**WHAT YOU NEED TO DO:**
Return the lines of the data below exactly. Start at the first and end with the line containing "sangre, como la".

★ ★ ★

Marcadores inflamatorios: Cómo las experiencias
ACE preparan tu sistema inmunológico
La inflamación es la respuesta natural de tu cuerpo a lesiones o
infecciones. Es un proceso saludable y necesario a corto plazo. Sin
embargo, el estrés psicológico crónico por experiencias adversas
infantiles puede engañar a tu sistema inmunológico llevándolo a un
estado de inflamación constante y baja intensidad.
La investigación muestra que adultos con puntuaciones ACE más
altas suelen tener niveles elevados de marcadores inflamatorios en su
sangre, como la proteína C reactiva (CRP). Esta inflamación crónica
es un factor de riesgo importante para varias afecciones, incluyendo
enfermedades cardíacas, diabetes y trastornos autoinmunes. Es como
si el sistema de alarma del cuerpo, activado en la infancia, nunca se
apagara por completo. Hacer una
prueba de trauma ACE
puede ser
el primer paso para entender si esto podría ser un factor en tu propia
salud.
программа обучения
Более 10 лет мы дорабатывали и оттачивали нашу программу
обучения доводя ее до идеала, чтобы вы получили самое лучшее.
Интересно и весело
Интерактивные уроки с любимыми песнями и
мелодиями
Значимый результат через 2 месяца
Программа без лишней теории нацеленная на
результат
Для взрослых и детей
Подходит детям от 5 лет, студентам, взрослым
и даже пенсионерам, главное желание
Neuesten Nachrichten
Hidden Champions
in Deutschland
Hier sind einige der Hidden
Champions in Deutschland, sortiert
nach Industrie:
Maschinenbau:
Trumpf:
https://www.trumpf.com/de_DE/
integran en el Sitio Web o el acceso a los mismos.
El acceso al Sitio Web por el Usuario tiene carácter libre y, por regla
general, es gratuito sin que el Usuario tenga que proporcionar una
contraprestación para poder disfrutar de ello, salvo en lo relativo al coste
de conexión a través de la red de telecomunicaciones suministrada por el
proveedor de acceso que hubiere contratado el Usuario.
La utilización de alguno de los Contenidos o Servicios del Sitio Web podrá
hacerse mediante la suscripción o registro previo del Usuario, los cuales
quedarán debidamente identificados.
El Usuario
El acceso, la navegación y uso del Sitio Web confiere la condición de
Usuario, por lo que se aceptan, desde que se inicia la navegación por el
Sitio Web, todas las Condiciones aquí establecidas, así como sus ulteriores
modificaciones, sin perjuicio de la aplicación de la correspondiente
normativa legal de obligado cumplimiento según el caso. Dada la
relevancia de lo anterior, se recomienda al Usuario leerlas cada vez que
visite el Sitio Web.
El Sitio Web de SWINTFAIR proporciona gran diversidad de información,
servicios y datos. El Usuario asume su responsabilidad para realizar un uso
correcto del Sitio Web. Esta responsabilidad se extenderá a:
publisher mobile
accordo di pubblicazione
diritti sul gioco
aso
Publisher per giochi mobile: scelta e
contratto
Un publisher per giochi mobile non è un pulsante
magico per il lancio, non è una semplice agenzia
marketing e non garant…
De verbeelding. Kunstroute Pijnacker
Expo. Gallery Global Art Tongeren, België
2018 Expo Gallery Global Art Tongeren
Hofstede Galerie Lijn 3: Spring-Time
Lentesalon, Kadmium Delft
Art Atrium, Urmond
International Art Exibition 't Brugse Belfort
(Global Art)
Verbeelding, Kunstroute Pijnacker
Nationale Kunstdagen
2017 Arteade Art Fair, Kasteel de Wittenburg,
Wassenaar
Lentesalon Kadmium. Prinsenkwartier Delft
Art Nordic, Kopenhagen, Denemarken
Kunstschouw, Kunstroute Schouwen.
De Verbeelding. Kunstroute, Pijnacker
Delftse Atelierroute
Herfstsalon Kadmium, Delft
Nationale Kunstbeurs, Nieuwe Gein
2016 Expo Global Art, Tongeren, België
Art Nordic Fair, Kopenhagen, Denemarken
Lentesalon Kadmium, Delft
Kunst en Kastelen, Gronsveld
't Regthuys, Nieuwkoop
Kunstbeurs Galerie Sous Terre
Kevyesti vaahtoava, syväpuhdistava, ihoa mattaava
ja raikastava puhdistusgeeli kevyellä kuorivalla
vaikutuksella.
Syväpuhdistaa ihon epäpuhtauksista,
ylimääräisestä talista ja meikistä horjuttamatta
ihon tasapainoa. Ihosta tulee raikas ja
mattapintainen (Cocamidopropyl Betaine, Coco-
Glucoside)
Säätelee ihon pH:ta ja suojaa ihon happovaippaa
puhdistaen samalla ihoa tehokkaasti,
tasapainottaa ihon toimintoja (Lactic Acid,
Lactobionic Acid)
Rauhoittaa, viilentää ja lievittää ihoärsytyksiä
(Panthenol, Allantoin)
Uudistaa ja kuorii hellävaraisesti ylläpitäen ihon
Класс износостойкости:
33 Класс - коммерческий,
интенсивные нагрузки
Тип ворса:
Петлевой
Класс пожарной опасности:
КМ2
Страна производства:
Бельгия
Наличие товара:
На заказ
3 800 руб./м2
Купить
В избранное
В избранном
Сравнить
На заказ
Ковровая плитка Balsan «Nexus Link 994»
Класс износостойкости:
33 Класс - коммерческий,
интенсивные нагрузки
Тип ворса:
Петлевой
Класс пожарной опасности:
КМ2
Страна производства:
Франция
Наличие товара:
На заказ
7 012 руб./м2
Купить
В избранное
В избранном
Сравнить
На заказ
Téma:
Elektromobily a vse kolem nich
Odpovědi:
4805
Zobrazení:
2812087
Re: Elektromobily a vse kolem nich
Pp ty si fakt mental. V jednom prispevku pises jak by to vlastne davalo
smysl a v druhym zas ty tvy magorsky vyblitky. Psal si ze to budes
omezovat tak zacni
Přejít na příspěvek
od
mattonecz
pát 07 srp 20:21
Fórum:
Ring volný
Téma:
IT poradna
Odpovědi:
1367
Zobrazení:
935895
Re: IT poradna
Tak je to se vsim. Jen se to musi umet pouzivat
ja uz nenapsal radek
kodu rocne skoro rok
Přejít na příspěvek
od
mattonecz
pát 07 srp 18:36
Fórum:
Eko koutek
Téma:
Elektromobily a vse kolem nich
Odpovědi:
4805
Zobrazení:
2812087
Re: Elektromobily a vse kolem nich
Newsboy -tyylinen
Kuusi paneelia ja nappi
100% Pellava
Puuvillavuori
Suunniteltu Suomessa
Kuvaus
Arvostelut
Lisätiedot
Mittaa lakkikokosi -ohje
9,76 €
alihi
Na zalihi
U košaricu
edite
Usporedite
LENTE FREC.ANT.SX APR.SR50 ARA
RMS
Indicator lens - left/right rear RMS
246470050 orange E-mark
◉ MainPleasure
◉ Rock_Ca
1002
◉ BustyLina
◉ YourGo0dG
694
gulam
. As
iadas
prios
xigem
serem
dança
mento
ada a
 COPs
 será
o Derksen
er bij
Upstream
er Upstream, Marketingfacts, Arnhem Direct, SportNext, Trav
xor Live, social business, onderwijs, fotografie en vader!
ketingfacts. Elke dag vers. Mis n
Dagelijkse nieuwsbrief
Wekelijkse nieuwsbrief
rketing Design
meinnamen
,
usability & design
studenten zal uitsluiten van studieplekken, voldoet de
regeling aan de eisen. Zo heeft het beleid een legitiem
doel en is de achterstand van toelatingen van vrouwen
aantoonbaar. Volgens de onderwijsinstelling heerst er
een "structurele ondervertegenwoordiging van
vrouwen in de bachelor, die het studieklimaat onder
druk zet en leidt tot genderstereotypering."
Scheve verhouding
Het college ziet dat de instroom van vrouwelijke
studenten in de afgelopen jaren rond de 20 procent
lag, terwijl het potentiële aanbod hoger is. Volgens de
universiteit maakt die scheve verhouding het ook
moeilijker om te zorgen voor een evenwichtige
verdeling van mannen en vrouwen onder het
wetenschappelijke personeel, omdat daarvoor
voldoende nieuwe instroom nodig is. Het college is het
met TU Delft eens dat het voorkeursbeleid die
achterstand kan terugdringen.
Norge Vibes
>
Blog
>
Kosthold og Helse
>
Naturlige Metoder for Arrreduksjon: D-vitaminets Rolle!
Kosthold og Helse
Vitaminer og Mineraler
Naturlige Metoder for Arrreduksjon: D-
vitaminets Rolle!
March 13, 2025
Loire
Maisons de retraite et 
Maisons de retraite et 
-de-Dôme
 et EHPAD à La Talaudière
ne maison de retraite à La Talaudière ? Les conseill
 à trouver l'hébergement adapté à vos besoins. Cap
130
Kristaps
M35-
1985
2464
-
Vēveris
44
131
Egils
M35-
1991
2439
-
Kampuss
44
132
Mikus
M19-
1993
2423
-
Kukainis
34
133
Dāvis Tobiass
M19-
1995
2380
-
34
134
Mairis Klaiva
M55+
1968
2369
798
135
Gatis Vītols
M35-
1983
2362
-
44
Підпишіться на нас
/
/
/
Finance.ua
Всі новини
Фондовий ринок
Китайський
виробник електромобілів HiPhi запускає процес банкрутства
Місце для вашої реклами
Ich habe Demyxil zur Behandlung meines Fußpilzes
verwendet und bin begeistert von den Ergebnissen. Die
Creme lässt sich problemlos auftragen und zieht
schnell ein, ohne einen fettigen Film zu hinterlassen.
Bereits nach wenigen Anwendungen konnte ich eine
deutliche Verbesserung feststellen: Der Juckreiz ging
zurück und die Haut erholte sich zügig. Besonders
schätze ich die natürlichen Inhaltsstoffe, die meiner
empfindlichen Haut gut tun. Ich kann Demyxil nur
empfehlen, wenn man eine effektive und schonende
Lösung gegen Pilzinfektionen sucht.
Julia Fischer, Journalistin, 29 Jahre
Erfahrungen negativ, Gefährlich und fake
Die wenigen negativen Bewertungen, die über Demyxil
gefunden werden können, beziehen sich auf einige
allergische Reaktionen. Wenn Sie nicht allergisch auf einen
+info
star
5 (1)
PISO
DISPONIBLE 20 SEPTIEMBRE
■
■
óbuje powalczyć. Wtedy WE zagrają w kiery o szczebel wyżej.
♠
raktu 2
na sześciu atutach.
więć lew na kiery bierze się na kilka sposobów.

★ ★ ★

**EXERCISE OUTPUT:**
Marcadores inflamatorios: Cómo las experiencias
ACE preparan tu sistema inmunológico
La inflamación es la respuesta natural de tu cuerpo a lesiones o
infecciones. Es un proceso saludable y necesario a corto plazo. Sin
embargo, el estrés psicológico crónico por experiencias adversas
infantiles puede engañar a tu sistema inmunológico llevándolo a un
estado de inflamación constante y baja intensidad.
La investigación muestra que adultos con puntuaciones ACE más
altas suelen tener niveles elevados de marcadores inflamatorios en su
sangre, como la proteína C reactiva (CRP). Esta inflamación crónica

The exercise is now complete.